(Saved data entries)
<<<<
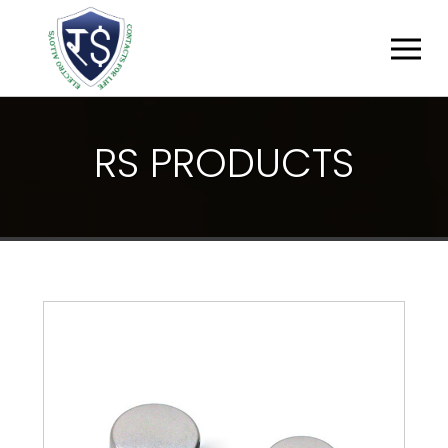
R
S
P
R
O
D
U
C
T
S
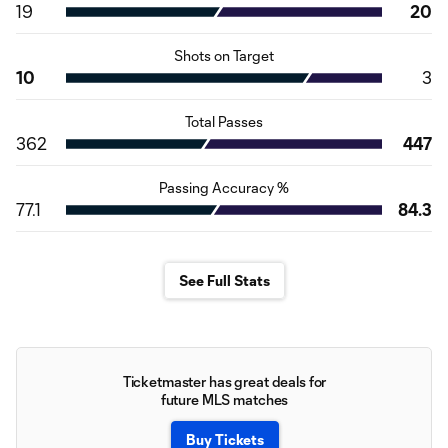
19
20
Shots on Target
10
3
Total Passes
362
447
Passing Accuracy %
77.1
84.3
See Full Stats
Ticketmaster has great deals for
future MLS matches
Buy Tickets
>>>>
» **WHAT YOU ARE ASKED TO DO**: Please print each record above again exactly, but omit any pictures.

» **EXERCISE RESPONSE**:
R
S
P
R
O
D
U
C
T
S
19
20
Shots on Target
10
3
Total Passes
362
447
Passing Accuracy %
77.1
84.3
See Full Stats
Ticketmaster has great deals for
future MLS matches
Buy Tickets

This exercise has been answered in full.